** Opening Records for this task block **

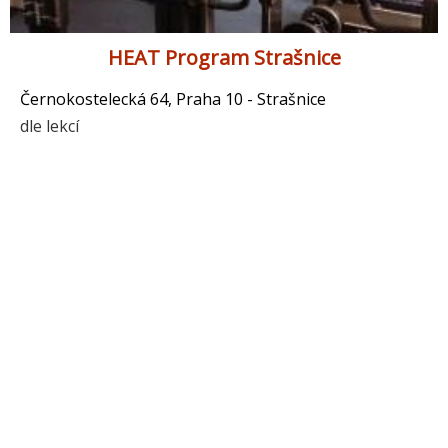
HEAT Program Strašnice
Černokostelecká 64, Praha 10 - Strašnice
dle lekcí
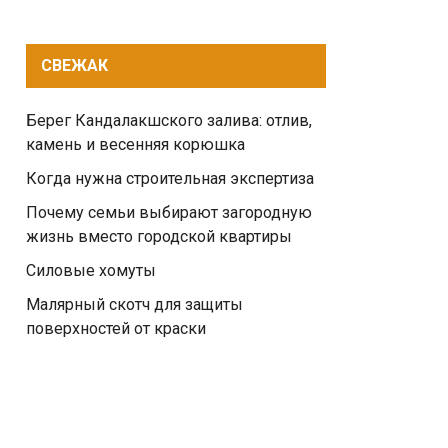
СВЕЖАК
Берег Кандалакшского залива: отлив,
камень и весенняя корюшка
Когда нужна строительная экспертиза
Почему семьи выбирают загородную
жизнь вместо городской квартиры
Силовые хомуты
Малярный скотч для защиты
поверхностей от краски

** Closing Records for this task block **

» To-do item: Work out how many lines in the data hold the word "Strašnice"; reply with the number alone.

» Expected answer: 2